Source: Alex Colon, “MLB Completes iBeacon Installations at Dodger Stadium and Petco Park,” GigaOM, February 14, 2014, https://gigaom.com/2014/02/14/mlb-completes-ibeacon-installations-at-dodger-stadium-and-petco-park.
KEY TAKEAWAYS
< The amount of data being created doubles every two years. < In many organizations, available data is not exploited to advantage. However new tools supportingbig data, business intelligence, and analytics are helping managers make sense of this data torrent. < Data is oftentimes considered a defensible source of competitive advantage; however, advantages based on capabilities and data that others can acquire will be short-lived.
1. Name and define the terms that are supplanting discussions of decision support systems in the modern IS lexicon.
2. Is data a source of competitive advantage? Describe situations in which data might be a source for sustainable competitive advantage. When might data not yield sustainable advantage?
3. Are advantages based on analytics and modeling potentially sustainable? Why or why not?
4. Think about the amount of data that is collected about you every day. Make a list of various technologies and information systems you engage with and the organizations that use these technologies, systems, and services to learn more about you. Does this information serve you better as a consumer? What, if any, concerns does broad data collection leave you with?

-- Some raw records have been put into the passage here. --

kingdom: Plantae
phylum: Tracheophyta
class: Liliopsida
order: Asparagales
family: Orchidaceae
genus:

5. What role do technology and timing play in realizing advantages from the data asset?
6. What do you think about dynamic pricing? Is it good or bad for consumers? Is it good or bad for businesses? Explain your answer.
7. Have you visited a retailer or other venue using iBeacons? If so, describe your experience. If not, research the technology and come to class prepared to discuss its implications for collecting data and for driving consumer actions.